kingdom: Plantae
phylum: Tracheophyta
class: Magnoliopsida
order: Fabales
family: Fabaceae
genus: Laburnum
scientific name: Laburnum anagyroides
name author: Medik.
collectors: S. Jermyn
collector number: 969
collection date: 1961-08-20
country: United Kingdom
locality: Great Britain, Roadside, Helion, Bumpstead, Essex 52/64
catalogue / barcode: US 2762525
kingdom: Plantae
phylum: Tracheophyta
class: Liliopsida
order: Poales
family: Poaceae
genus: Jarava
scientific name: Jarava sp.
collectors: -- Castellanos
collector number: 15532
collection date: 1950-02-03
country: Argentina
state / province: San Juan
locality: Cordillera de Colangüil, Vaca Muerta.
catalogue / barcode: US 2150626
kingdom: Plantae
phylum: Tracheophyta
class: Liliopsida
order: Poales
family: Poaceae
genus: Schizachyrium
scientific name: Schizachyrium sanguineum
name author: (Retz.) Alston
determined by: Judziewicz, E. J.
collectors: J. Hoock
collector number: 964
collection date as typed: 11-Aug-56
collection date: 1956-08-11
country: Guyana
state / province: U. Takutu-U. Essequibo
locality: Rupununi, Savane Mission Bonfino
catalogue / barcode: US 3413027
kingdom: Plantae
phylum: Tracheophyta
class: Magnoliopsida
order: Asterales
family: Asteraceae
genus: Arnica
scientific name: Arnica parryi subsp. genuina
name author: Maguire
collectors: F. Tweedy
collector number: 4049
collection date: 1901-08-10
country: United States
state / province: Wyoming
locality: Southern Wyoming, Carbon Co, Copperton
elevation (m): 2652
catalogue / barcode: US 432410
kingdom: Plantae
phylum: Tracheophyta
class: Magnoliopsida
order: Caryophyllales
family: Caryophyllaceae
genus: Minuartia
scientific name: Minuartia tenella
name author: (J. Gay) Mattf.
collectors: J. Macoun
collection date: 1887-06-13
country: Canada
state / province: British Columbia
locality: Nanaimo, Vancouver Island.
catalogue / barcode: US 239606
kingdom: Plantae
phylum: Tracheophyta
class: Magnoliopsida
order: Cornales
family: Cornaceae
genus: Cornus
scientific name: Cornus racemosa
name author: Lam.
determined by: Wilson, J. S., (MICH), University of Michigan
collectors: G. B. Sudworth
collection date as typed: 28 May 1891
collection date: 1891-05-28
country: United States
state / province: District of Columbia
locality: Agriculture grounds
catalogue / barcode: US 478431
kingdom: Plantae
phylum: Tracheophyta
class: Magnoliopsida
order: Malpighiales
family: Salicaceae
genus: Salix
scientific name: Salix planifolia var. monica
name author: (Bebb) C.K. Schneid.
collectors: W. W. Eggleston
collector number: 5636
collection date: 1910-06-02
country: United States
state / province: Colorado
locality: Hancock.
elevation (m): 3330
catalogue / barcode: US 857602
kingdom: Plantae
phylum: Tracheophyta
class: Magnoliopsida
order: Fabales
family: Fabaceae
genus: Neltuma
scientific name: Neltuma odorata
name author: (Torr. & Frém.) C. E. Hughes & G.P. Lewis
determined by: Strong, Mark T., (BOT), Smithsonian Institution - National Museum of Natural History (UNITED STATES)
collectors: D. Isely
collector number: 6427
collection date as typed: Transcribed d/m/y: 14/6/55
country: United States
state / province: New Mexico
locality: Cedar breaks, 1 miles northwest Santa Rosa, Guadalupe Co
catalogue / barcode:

#### Given instruction:
Render every line of the records above as a two-column Markdown table with the headers No. and Line, numbering the rows in order and leaving out blank lines.

#### Exercise answer:
| No. | Line |
|---|---|
| 1 | kingdom: Plantae |
| 2 | phylum: Tracheophyta |
| 3 | class: Magnoliopsida |
| 4 | order: Fabales |
| 5 | family: Fabaceae |
| 6 | genus: Laburnum |
| 7 | scientific name: Laburnum anagyroides |
| 8 | name author: Medik. |
| 9 | collectors: S. Jermyn |
| 10 | collector number: 969 |
| 11 | collection date: 1961-08-20 |
| 12 | country: United Kingdom |
| 13 | locality: Great Britain, Roadside, Helion, Bumpstead, Essex 52/64 |
| 14 | catalogue / barcode: US 2762525 |
| 15 | kingdom: Plantae |
| 16 | phylum: Tracheophyta |
| 17 | class: Liliopsida |
| 18 | order: Poales |
| 19 | family: Poaceae |
| 20 | genus: Jarava |
| 21 | scientific name: Jarava sp. |
| 22 | collectors: -- Castellanos |
| 23 | collector number: 15532 |
| 24 | collection date: 1950-02-03 |
| 25 | country: Argentina |
| 26 | state / province: San Juan |
| 27 | locality: Cordillera de Colangüil, Vaca Muerta. |
| 28 | catalogue / barcode: US 2150626 |
| 29 | kingdom: Plantae |
| 30 | phylum: Tracheophyta |
| 31 | class: Liliopsida |
| 32 | order: Poales |
| 33 | family: Poaceae |
| 34 | genus: Schizachyrium |
| 35 | scientific name: Schizachyrium sanguineum |
| 36 | name author: (Retz.) Alston |
| 37 | determined by: Judziewicz, E. J. |
| 38 | collectors: J. Hoock |
| 39 | collector number: 964 |
| 40 | collection date as typed: 11-Aug-56 |
| 41 | collection date: 1956-08-11 |
| 42 | country: Guyana |
| 43 | state / province: U. Takutu-U. Essequibo |
| 44 | locality: Rupununi, Savane Mission Bonfino |
| 45 | catalogue / barcode: US 3413027 |
| 46 | kingdom: Plantae |
| 47 | phylum: Tracheophyta |
| 48 | class: Magnoliopsida |
| 49 | order: Asterales |
| 50 | family: Asteraceae |
| 51 | genus: Arnica |
| 52 | scientific name: Arnica parryi subsp. genuina |
| 53 | name author: Maguire |
| 54 | collectors: F. Tweedy |
| 55 | collector number: 4049 |
| 56 | collection date: 1901-08-10 |
| 57 | country: United States |
| 58 | state / province: Wyoming |
| 59 | locality: Southern Wyoming, Carbon Co, Copperton |
| 60 | elevation (m): 2652 |
| 61 | catalogue / barcode: US 432410 |
| 62 | kingdom: Plantae |
| 63 | phylum: Tracheophyta |
| 64 | class: Magnoliopsida |
| 65 | order: Caryophyllales |
| 66 | family: Caryophyllaceae |
| 67 | genus: Minuartia |
| 68 | scientific name: Minuartia tenella |
| 69 | name author: (J. Gay) Mattf. |
| 70 | collectors: J. Macoun |
| 71 | collection date: 1887-06-13 |
| 72 | country: Canada |
| 73 | state / province: British Columbia |
| 74 | locality: Nanaimo, Vancouver Island. |
| 75 | catalogue / barcode: US 239606 |
| 76 | kingdom: Plantae |
| 77 | phylum: Tracheophyta |
| 78 | class: Magnoliopsida |
| 79 | order: Cornales |
| 80 | family: Cornaceae |
| 81 | genus: Cornus |
| 82 | scientific name: Cornus racemosa |
| 83 | name author: Lam. |
| 84 | determined by: Wilson, J. S., (MICH), University of Michigan |
| 85 | collectors: G. B. Sudworth |
| 86 | collection date as typed: 28 May 1891 |
| 87 | collection date: 1891-05-28 |
| 88 | country: United States |
| 89 | state / province: District of Columbia |
| 90 | locality: Agriculture grounds |
| 91 | catalogue / barcode: US 478431 |
| 92 | kingdom: Plantae |
| 93 | phylum: Tracheophyta |
| 94 | class: Magnoliopsida |
| 95 | order: Malpighiales |
| 96 | family: Salicaceae |
| 97 | genus: Salix |
| 98 | scientific name: Salix planifolia var. monica |
| 99 | name author: (Bebb) C.K. Schneid. |
| 100 | collectors: W. W. Eggleston |
| 101 | collector number: 5636 |
| 102 | collection date: 1910-06-02 |
| 103 | country: United States |
| 104 | state / province: Colorado |
| 105 | locality: Hancock. |
| 106 | elevation (m): 3330 |
| 107 | catalogue / barcode: US 857602 |
| 108 | kingdom: Plantae |
| 109 | phylum: Tracheophyta |
| 110 | class: Magnoliopsida |
| 111 | order: Fabales |
| 112 | family: Fabaceae |
| 113 | genus: Neltuma |
| 114 | scientific name: Neltuma odorata |
| 115 | name author: (Torr. & Frém.) C. E. Hughes & G.P. Lewis |
| 116 | determined by: Strong, Mark T., (BOT), Smithsonian Institution - National Museum of Natural History (UNITED STATES) |
| 117 | collectors: D. Isely |
| 118 | collector number: 6427 |
| 119 | collection date as typed: Transcribed d/m/y: 14/6/55 |
| 120 | country: United States |
| 121 | state / province: New Mexico |
| 122 | locality: Cedar breaks, 1 miles northwest Santa Rosa, Guadalupe Co |
| 123 | catalogue / barcode: |